* **SELECTED PASSAGE**
Hilary Parker | Cultivating creativity in data work | RStudio (2019)

Transcript#

This transcript was generated automatically and may contain errors.

Awesome. Yeah, so my name is Hilary Parker. Thanks so much for coming. I'm super honored to be here. This has been a really fun conference with a ton of great energy, so that's been really cool. So yeah, I want to talk about using data effectively and sort of moving beyond there's sort of people talk about data science and they talk about how data science is an art. And so I want to sort of move beyond that terminology. So I'm going to talk about that today. And just for a little background about me, I am a data scientist at StitchFix. I also have a podcast, Not So Standard Deviations. And I've just kind of been involved with our community for the past decade plus.

So yeah, I want to talk about things that I've sort of learned from all of these different things and ideas I've been able to develop with my co-host Roger on the podcast. So just a little bit of context about StitchFix because I'm going to use StitchFix later as examples, some examples of my work there. So StitchFix is a personal styling service. So the idea is that you come to our website, stitchfix.com, and you sign up. So you fill out, you know, for the types of clothes you want. And the idea is that you answer a bunch of questions about your style. We call it like a style profile, both during onboarding and then at other various points in time. And then from your perspective, you sign up, you fill out this information, and then some period of time later, you get a box with five things in it. And those are five pieces of clothing that we think you're going to like. And then you kind of keep what you want, and then you send back the rest.

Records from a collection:
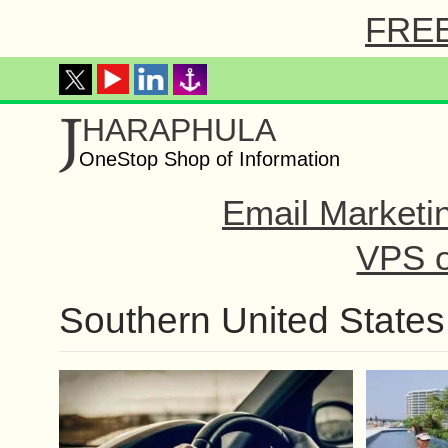
FREE 
J
HARAPHULA
OneStop Shop of Information
Email Marketi
VPS o
Southern United States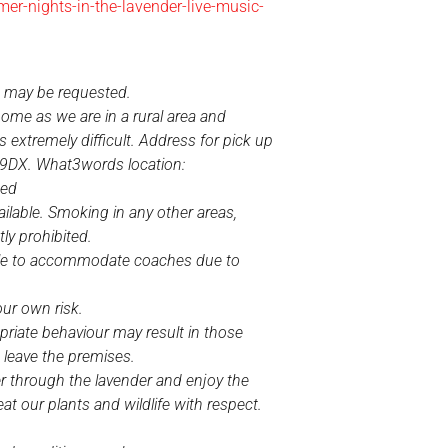
r-nights-in-the-lavender-live-music-
e may be requested.
home as we are in a rural area and
s extremely difficult. Address for pick up
 9DX. What3words location:
ded
ilable. Smoking in any other areas,
ctly prohibited.
ble to accommodate coaches due to
our own risk.
priate behaviour may result in those
 leave the premises.
 through the lavender and enjoy the
reat our plants and wildlife with respect.
.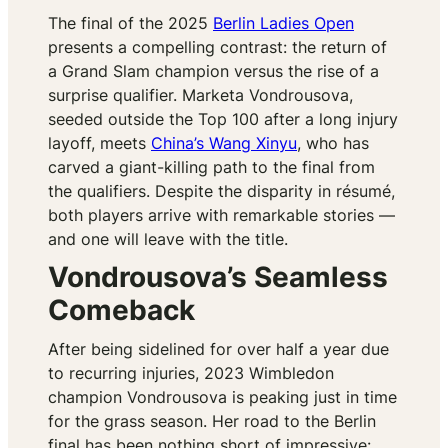
The final of the 2025
Berlin Ladies Open
presents a compelling contrast: the return of
a Grand Slam champion versus the rise of a
surprise qualifier. Marketa Vondrousova,
seeded outside the Top 100 after a long injury
layoff, meets
China’s Wang Xinyu
, who has
carved a giant-killing path to the final from
the qualifiers. Despite the disparity in résumé,
both players arrive with remarkable stories —
and one will leave with the title.
Vondrousova’s Seamless
Comeback
After being sidelined for over half a year due
to recurring injuries, 2023 Wimbledon
champion Vondrousova is peaking just in time
for the grass season. Her road to the Berlin
final has been nothing short of impressive: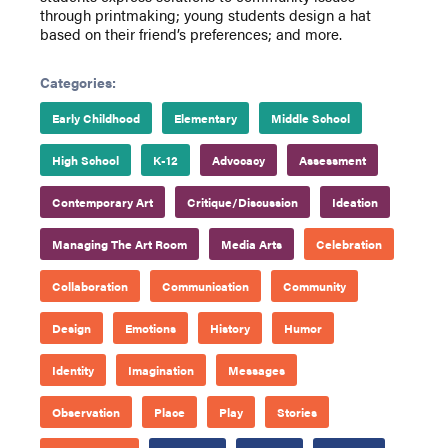
through printmaking; young students design a hat
based on their friend’s preferences; and more.
Categories:
Early Childhood
Elementary
Middle School
High School
K-12
Advocacy
Assessment
Contemporary Art
Critique/Discussion
Ideation
Managing The Art Room
Media Arts
Celebration
Collaboration
Communication
Community
Design
Emotions
History
Humor
Identity
Imagination
Messages
Observation
Place
Play
Stories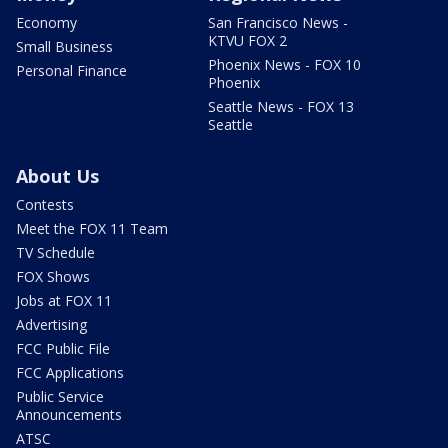
Economy
San Francisco News -
KTVU FOX 2
Small Business
Phoenix News - FOX 10
Personal Finance
Phoenix
Seattle News - FOX 13
Seattle
About Us
Contests
Meet the FOX 11 Team
TV Schedule
FOX Shows
Jobs at FOX 11
Advertising
FCC Public File
FCC Applications
Public Service
Announcements
ATSC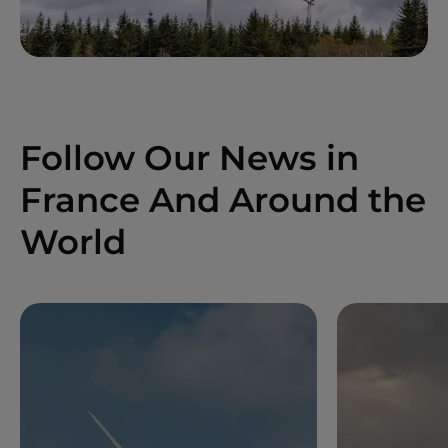
Follow Our News in
France And Around the
World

* **TASK REQUIREMENTS**
**a)** In the talk transcript, reproduce the part that opens with the words containing "Transcript#" and closes with "past decade plus.", changing "conference" to "meetup".
**b)** According to the talk transcript, how many pieces of clothing arrive in the box a StitchFix customer receives?

* **RESULTS OF THE EXERCISE**
**a)**
Transcript#

This transcript was generated automatically and may contain errors.

Awesome. Yeah, so my name is Hilary Parker. Thanks so much for coming. I'm super honored to be here. This has been a really fun meetup with a ton of great energy, so that's been really cool. So yeah, I want to talk about using data effectively and sort of moving beyond there's sort of people talk about data science and they talk about how data science is an art. And so I want to sort of move beyond that terminology. So I'm going to talk about that today. And just for a little background about me, I am a data scientist at StitchFix. I also have a podcast, Not So Standard Deviations. And I've just kind of been involved with our community for the past decade plus.

**b)** Five pieces of clothing.